Saturday, October 17, 2009
At auction, buyers get their goats
By Jay Tokasz
NEWS STAFF REPORTER
Updated: October 17, 2009, 5:04 PM / 0 comments
Wearing a faux mink stole and a jeweled collar, Zasu Pitts strutted her stuff like a runway model.
A spotlight shone, accenting the sprayed glitter on her black-and-white coat. The emcee pointed out her impeccable pedigree.
And by the time the bidding was finished, Richard and Rica Waldeman from North Carolina bought a goat for $2,050.
Not just any old goat, either.
Six-month-old Zasu Pitts was among the 17 finest young goats in the country selected as part of the annual American Dairy Goat Association Spotlight Sale this morning in the Adam's Mark Hotel.
"It's hard to part with her," said Zasu Pitts' previous owner, Sheila Nixon, a California goat farmer who named the flamboyant goat after a 1930s and '40s era film actress.
"They're very intelligent, curious animals," said Nixon. "This week, I taught her to dance for her dinner. She wags her tail and gets on her hind legs and jumps up and down a little."
The four-hour auction was the capstone event of the association's 105th annual convention, which began Oct. 10 and ran through today.
Here, no one was blaming the goats for anything.
They traveled from as far as California, many in airplanes, with only so much as a few bahs, and ended up drawing winning bids that ranged from $800 to $3,800.
Handlers outside the hotel prepared each of the goats for their momement in the spotlight, brushing coats, applying glitter and feeding treats of animal crackers and ginger snaps.
The goats acted as if it were just another day at the farm.
Elenna, an American Saanen doe, got the top bid of the day. White as a fresh snowfall in Buffalo, Elenna calmy strode the stage and coaxed $3,800 out of an Oregon dairy farmer, Flavio de Castellanos.

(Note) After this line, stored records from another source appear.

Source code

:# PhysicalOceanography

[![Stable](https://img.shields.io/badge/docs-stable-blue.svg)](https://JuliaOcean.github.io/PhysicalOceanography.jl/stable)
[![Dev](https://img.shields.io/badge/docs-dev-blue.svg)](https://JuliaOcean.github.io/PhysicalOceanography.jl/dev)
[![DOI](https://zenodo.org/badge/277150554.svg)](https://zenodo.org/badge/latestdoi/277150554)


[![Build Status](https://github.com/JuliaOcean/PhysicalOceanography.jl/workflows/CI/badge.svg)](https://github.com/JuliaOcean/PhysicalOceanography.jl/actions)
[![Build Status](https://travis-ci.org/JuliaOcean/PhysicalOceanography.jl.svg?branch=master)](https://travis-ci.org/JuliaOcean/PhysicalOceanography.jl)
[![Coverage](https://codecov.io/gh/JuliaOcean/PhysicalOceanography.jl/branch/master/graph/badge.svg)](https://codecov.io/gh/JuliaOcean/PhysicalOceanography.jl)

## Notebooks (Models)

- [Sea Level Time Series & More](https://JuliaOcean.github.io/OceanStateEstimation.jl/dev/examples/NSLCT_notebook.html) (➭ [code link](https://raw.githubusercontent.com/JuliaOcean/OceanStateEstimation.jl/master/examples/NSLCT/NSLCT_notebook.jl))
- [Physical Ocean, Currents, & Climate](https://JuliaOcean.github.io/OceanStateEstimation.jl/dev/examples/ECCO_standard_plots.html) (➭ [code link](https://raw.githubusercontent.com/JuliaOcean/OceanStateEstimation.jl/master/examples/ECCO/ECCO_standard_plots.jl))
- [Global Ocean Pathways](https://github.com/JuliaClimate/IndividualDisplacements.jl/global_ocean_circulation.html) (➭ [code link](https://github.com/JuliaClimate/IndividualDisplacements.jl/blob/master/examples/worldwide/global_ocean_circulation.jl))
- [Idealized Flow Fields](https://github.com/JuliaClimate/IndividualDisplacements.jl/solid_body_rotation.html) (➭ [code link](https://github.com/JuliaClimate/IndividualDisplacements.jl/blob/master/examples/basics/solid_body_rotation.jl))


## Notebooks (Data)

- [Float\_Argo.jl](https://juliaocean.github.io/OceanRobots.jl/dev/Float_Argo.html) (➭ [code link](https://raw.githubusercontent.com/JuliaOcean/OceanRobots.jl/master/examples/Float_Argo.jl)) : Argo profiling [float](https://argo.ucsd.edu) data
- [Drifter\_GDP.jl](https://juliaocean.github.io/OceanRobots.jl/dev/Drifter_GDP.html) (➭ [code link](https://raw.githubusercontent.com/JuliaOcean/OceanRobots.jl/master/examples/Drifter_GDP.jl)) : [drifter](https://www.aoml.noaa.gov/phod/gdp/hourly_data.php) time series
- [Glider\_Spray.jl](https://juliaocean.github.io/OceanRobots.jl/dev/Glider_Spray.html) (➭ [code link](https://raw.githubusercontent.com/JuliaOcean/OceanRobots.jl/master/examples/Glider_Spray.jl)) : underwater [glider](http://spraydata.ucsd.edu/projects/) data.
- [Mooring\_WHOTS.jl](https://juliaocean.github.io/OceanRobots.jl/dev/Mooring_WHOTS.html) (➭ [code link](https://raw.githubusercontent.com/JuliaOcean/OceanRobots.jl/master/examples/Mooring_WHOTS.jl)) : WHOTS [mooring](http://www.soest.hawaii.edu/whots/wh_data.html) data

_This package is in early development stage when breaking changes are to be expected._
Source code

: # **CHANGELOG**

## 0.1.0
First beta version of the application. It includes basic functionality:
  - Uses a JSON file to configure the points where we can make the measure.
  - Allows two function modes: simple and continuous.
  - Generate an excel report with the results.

Shari Reyna, a fellow Oregonian, submitted the winning bid on Castellanos' behalf and told him by phone "you got a really good doe."
Reyna made out all right, too, picking up two bucks for herself.
"I didn't intend to buy anything," said the owner of Ferns' Edge Dairy in Lowell, Ore., which has about 300 goats.
Her purchases proved too much of a bargain to pass on. She plans to breed a purebred Nubian buck named Forevermore, which sold for $1,900.
"He'll sire a lot of daughters," said Reyna. "He will pay for himself in a year or two, there's no doubt in my mind."
About 500 people participated in the weeklong convention, which included, yes, a trip to Goat Island at Niagara Falls, as well as a variety of health workshops with veterinarians, a goat first-aid class and seminars on cheesemaking.
The Spotlight Sale is typically a highpoint of the week. Goats bought from the sale will be used for breeding, showing and producing milk.
"These traditionally are going to go to show homes and be exhibited at fairs and shows throughout the country," said Kristina Bozzo-Baldenegro, co-chair of a committee that organized the auction.
And if you thought $3,800 was a lot to spend on a goat, Bozzo-Baldenegro said a single goat once sold at spotlight sale for $16,000.
The sale brings out the best young goats in the country, submitted by nomination to the American Dairy Goat Association. Because of the difficulty with travel, larger adult goats aren't included in the auction.
"They are the cream of the goat crop," said Doni DeVincent, a hospital laboratory technician who owns 40 goats on 16 acres in Middletown.
DeVincent started caring for goats 25 years ago, when her parents purchased two Nubians to help clear away the woody brush on their property.
Now, "it's an obsession," she said with a smile. "It's my hobby that takes all my money."
Reyna's raising of goats stems from her own lactose intolerance and discovering that while she could not drink cow's milk, goat's milk was easily digestible.
Interest in goat's milk is growing rapidly, she added.
"Now, goat cheese is a really big deal," she said. "My milk is selling at $7.99 a half gallon, and I cannot fill all the orders."